Side note: ServiceTracker is usually easier to use, give it a try!
Added benefits: Using the interface get the class name avoids spelling mistakes, excessive string literals, and makes refactoring much easier.
After you've gotten the ServiceReference, your next couple lines will likely involve this:
Object logSvc = content.getService(logRef)
// What can you do with logSvc now?!? It's an object, mostly useless
// Cast to the interface ... YES! Now you need to import it!

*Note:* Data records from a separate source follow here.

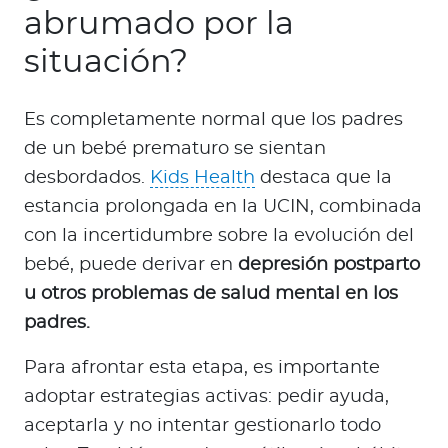
abrumado por la
situación?
Es completamente normal que los padres
de un bebé prematuro se sientan
desbordados.
Kids Health
destaca que la
estancia prolongada en la UCIN, combinada
con la incertidumbre sobre la evolución del
bebé, puede derivar en
depresión postparto
u otros problemas de salud mental en los
padres.
Para afrontar esta etapa, es importante
adoptar estrategias activas: pedir ayuda,
aceptarla y no intentar gestionarlo todo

LogSerivce logger = (LogService)logSvc;
logger.log(LogService.LOG_INFO, "Interfaces are a contract between implementation and consumer/user");
If you use the LogService, you're coupled to it anyway. If you write middleware you likely get the name parameterized through some XML file or via an API. And yes, "LogService" will fail terribly, you need to use the fully qualified name: "org.osgi.service.log.LogService". Main reason to use the LogService.class.getName() pattern is to get correct renaming when you refactor your code and minimize spelling errors. The next OSGi API will very likely have:
ServiceReference<S> getServiceReference(Class<S> type)

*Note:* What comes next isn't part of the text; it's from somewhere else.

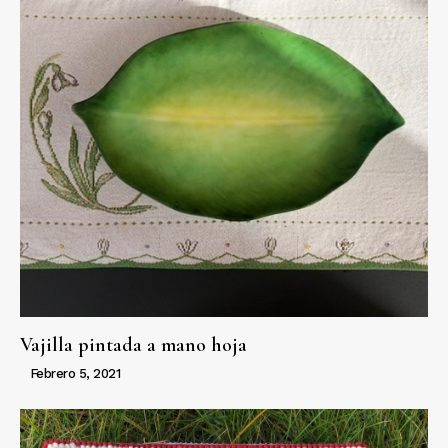
Vajilla pintada a mano hoja
Febrero 5, 2021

calls to increase type safety.
Anyway, I would never use these low level API unless you develop middleware. If you actually depend on a concrete class DS is infinitely simpler, and even more when you use it with the bnd annotations (http://enroute.osgi.org/doc/217-ds.html).
#Component
class Xyz implements SomeService {
LogService log;
#Reference
void setLog( LogService log) { this.log = log; }
public void foo() { ... someservice ... }
}
If you develop middleware you get the service classes usually without knowing the actual class, via a string or class object. The OSGi API based on strings is used in those cases because it allows us to be more lazy by not creating a class loader until the last moment in time. I think the biggest mistake we made in OSGi 12 years ago is not to include the DS concepts in the core ... :-(
You cannot use value "LogService"
as a class name to get ServiceReference, because you have to use fully qualified class name
"org.osgi.services.log.LogService".
If you import package this way:
org.osgi.services.log;resolution:=optional
and you use ServiceTracker to track services in BundleActivator.start() method I suggest to use "org.osgi.services.log.LogService" instead of LogService.class.getName() on ServiceTracker initializazion. In this case you'll not get NoClassDefFoundError/ClassNotFountException on bundle start.
As basszero mentioned you should consider to use ServiceTracker. It is fairly easy to use and also supports a much better programming pattern. You must never assume that a ServiceReference you got sometime in the past is still valid. The service the ServiceReference points to might have gone away. The ServiceTracker will automatically notify you when a service is registered or unregistered.